Kim Yong-beom, the Chief of Policy at the Blue House, asserted on July 18 that in the age of artificial intelligence (AI), the role of the state should be to organize production relations rather than act as a producer itself.
In a Facebook post, Kim stated, "In the AI era, the state's role lies in organizing relationships where production capacity is continuously formed and reproduced. A nation's competitiveness depends not on how much it produces, but on how stably it establishes and maintains those production relations."
He explained that discussions about the role of the state in the AI era are divided into two schools of thought: one advocating for active support of the AI industry, termed 'industrial policy,' and the other emphasizing the need to strengthen welfare and redistribution in response to job losses and income disparities caused by AI, referred to as 'social policy.'
While he acknowledged that both arguments are necessary, he pointed out that they alone do not sufficiently explain the changes in the state's role demanded by the AI production revolution.
He emphasized the need to design pathways for the formation of production capacity, connect production factors, and socially establish production conditions that the market can no longer reproduce on its own.
Kim predicted that AI would replace entry-level jobs in the labor market before impacting existing positions. He noted that new employees typically perform basic tasks such as data research and translation while learning the organization's workflow, but generative AI is quickly replacing or supplementing these tasks, reducing companies' incentives to invest in long-term training for new hires.
He pointed out that if all memory reduces the hiring of new employees, future skilled workers cannot be developed.
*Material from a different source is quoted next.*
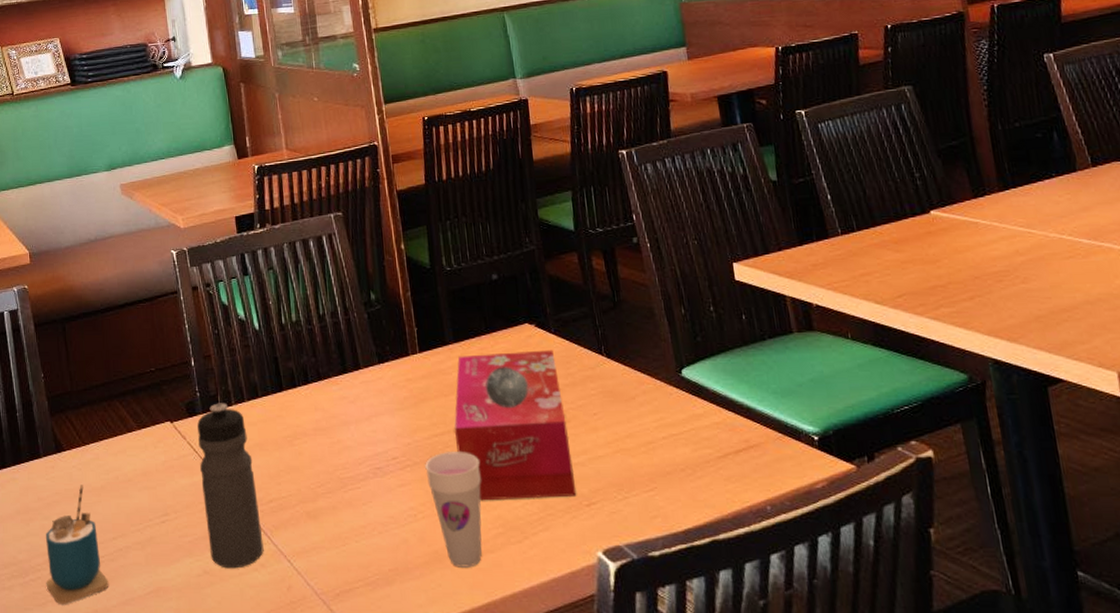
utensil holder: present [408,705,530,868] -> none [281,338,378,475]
He stated, "The state must organize a separate labor market in collaboration with businesses, public institutions, research organizations, and local industries, providing not only wages but also real work experiences, on-site mentoring, organizational experiences, responsible tasks, and career paths leading to the private sector."
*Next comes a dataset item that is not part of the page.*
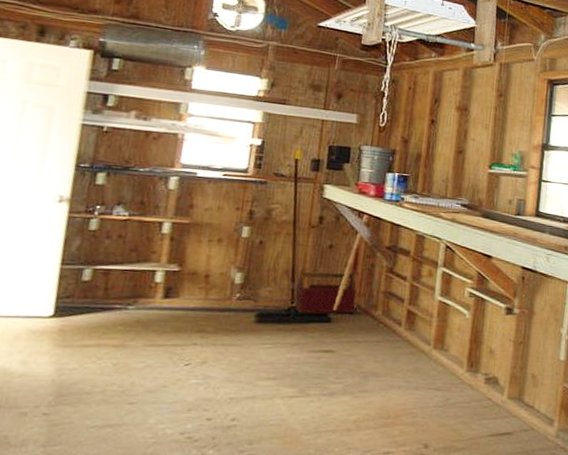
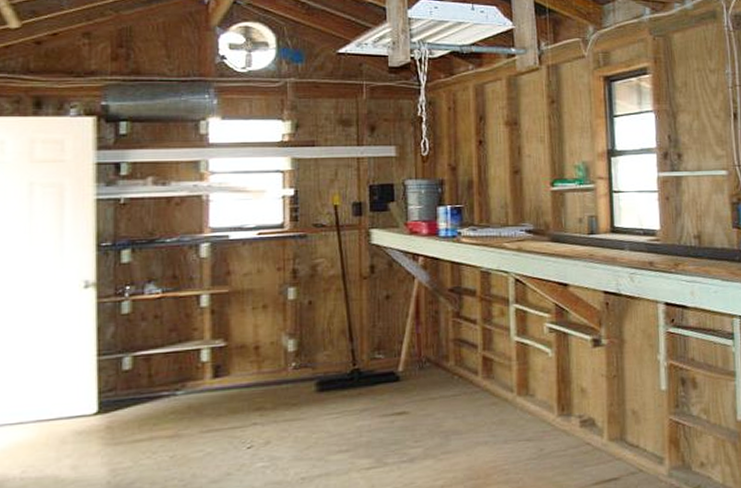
toolbox: present [294,268,356,314] -> none [356,319,423,376]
He added, "It is crucial to socially reconstruct the pathways for skill formation weakened by AI, ensuring that young people are guaranteed their first opportunities for growth and restoring the pathways for skill and production capacity to be reproduced across society."
Kim highlighted that while AI is part of the 'bit industry' composed of software and data, it also requires substantial physical infrastructure. He stated, "To build AI data centers, industrial land, high-voltage transmission networks, cooling facilities, optical communication networks, and power generation equipment must be established together," emphasizing that simply securing GPUs and semiconductors does not create AI production capacity.
This indicates that future corporate production capacity will heavily depend not only on individual companies' technologies and facilities but also on the power grid, data, research, and development provided by society as a whole.
In this context, Kim concluded that the state's role is not to directly manufacture semiconductors or operate AI services but to organize power, data, computing infrastructure, and long-term finance to function as a cohesive production system.
He remarked, "If society invests significant costs and institutional capabilities to form specific production capacities, there must also be mechanisms to connect the achievements created by businesses with their social contributions," stressing the importance of creating a 'feedback loop' that leads to the formation of the next production capacity.
* This article has been translated by AI.